EXERCISE INPUT START

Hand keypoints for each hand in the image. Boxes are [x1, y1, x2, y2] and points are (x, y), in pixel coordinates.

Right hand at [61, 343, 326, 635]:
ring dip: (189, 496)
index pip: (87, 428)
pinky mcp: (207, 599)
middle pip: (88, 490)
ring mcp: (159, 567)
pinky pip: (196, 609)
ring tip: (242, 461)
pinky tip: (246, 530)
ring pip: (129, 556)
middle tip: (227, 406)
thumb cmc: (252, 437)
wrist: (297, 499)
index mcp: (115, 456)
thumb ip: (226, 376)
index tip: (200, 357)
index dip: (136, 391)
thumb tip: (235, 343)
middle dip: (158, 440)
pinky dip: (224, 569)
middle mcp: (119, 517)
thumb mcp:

EXERCISE INPUT END

WHAT YOU ARE ASKED TO DO:
An exact copy of the lines above between the line holding "ring dip: (189, 496)" and the line holding "index dip: (136, 391)", inclusive, is the whole answer.

TASK SOLUTION:
ring dip: (189, 496)
index pip: (87, 428)
pinky mcp: (207, 599)
middle pip: (88, 490)
ring mcp: (159, 567)
pinky pip: (196, 609)
ring tip: (242, 461)
pinky tip: (246, 530)
ring pip: (129, 556)
middle tip: (227, 406)
thumb cmc: (252, 437)
wrist: (297, 499)
index mcp: (115, 456)
thumb ip: (226, 376)
index tip: (200, 357)
index dip: (136, 391)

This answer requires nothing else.